John, Chapter 20, verses 19 – 31

There is some interesting translation debate amongst bible scholars as to whether what we read today as ‘believe’ would in fact be better translated as ‘trust’. The usual prologues into John’s gospel suggest that the purpose of John’s gospel is that hearers will either come to ‘believe’ or continue to ‘believe’ that Jesus is the Messiah, the Son of God. Thus it follows that the passage we have today is about whether or not Thomas ‘believes’.

If, however, we embrace ‘trust’ rather than ‘believe’ there is suddenly a slightly more nuanced version of what we hear today. Jesus’ words to Thomas become: “Do not be distrusting but trusting” and “Are you trusting because you have seen me? Blessed are those who have not seen and yet have come to trust.”

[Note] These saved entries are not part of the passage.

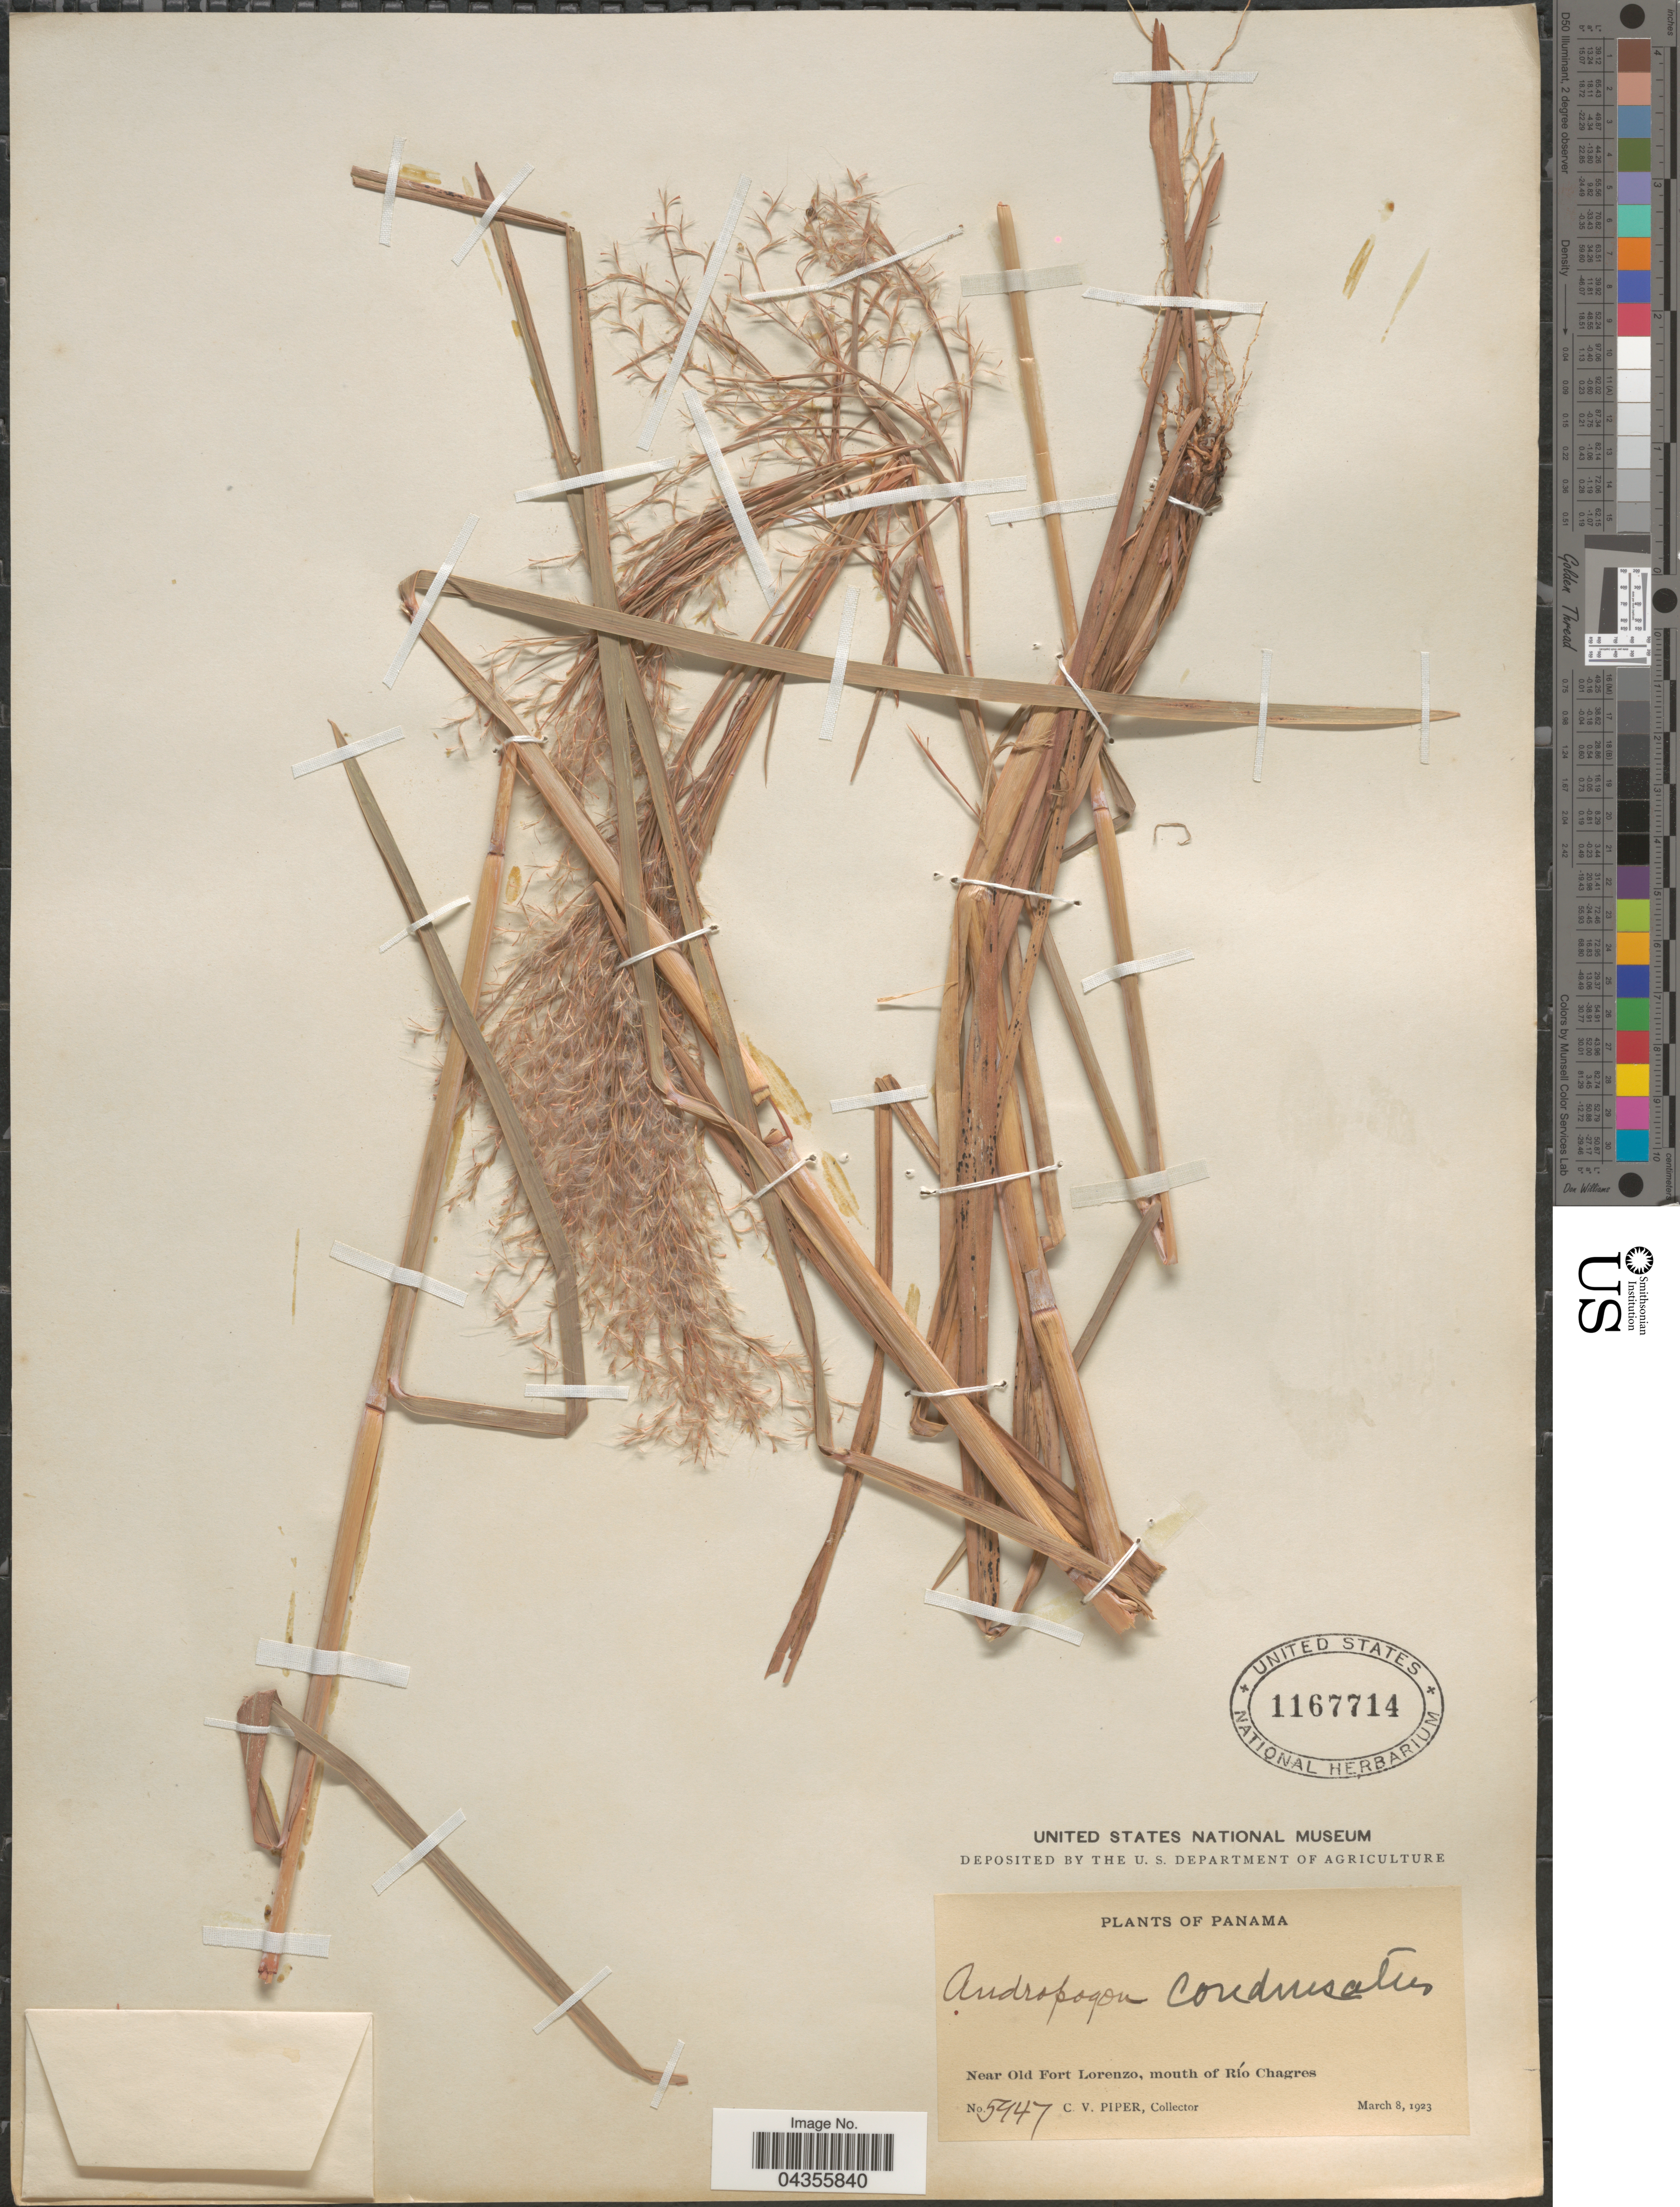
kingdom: Plantae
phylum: Tracheophyta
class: Liliopsida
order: Poales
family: Poaceae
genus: Schizachyrium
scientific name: Schizachyrium condensatum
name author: (Kunth) Nees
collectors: C. V. Piper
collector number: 5947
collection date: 1923-03-08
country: Panama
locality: Near Old Fort Lorenzo, mouth of Río Chagres.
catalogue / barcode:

How does the concept of trust illuminate the Gospel differently? We live in a world where it is sometimes difficult to trust, yet there are also some who are relying on the trust economy to keep themselves going, even to thrive. Behind where I live there is a farm that has a shed at the end of its lane selling eggs with a box for people to deposit their payment into. Some people are able to open their homes in an AirBnB style, this requires trust. Some of us may even be considering how we might help Ukrainian refugees we find in our area, offering our support, relying on trust.

Within this economy of trust, there is also an element of risk. Jesus’s disciples in the wake of his crucifixion were at great risk. Jesus doesn’t promise that their ministry will be risk free, but he still asks them to trust. Cooperation with him requires trust, what he is asking of them brings risk. One can’t exist without the other but we should be prompted to ask ourselves today: If we neglect to grow our trust in Jesus by avoiding risk, how can we possibly cooperate with Jesus’ post-resurrection ministry?

Jesus does what he can to establish a trust relationship with Thomas, he offers his scars and Thomas sees and trusts. This is the start, and the trust relationship is nurtured from hereon in. What Jesus demonstrates here is the evolution of trust through relationship with Thomas. Trust is not a one-time, absolute assent, but a relational virtue that can be nurtured and grown. Let us use Thomas’ example of trust today to show how we might enjoy this relationship growth based on trust too.